We’ve covered this before, but it really doesn’t take much for a band to charm me. Arthur & Yu, the first band signed to Jonathan Poneman’s “Hardly Art” label, managed it handily. Grant Olson and Sonya Wescott (formerly of Rogue Wave) recorded most of their debut “In Camera” in Olson’s living room, and live they have the same soft, lo-fi feel. We immediately set about trying to figure out what the band made us think of, and Josh said, “I feel like I should have a picnic blanket.” Which was exactly right: I would feel perfectly at home watching Arthur & Yu on a breezy sunny day, sitting on a red checked blanket, eating sandwiches from Three Girls Bakery, and drinking champagne. Maybe all of that in sepia tone. (We were not the only ones that had this feeling, since some guy felt it strongly enough to come close to the stage and sit on the floor of the Crocodile. Ew.)

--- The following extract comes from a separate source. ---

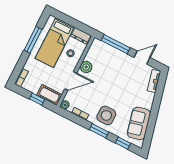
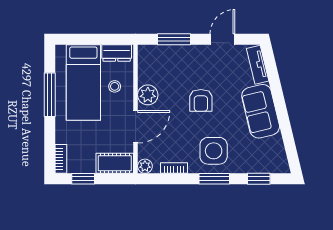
window: (116, 44) -> (174, 39), width x0.69
armchair: (113, 85) -> (201, 100), added
window: (37, 99) -> (83, 179), moved
sofa: (139, 123) -> (261, 111), moved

Arthur & Yu have a folk sound that is distinctly not folk, possibly because of the muted vocals, occasional melodica, and an outline of droning bass that feels a little too complicated for a simple “folk” label. They won my heart by whistling in one song and having a spare drum for Sonya Wescott to beat on–I’m a sucker for whistling and extra drums strewn around the stage. I distinctly heard a jam block hidden somewhere on the drumset, and at one point a shaker came out to dangle from the hihat.

The crowd seemed open to the concept of an encore, but encores are so last year, and the stage lights came up almost immediately. We walked back out into the restaurant, where I could not stop chastising my friends that had chosen not to come in to see the set. Arthur & Yu have stolen my heart.

3 Comments so far

  1. Ryan Bello (unregistered) on June 23rd, 2007 @ 6:08 am

    LOL @ “I might not be scared to meet their songs in a dark alley, but I wouldn’t take anything that they offered me.”

    I LOVE ASDIG and I’m very upset I’m not going to see them live on their current tour.

  2. Brandon (unregistered) on June 25th, 2007 @ 3:35 pm

    Oh, Smastridge, if only you had chastised us BEFORE the performance! Hmmrff.

  3. samantha (unregistered) on June 25th, 2007 @ 3:54 pm

    I thought that was a “We’re right behind you!” type of high five, not the “You just go ahead and watch that band, champ” kind. Otherwise I WOULD have.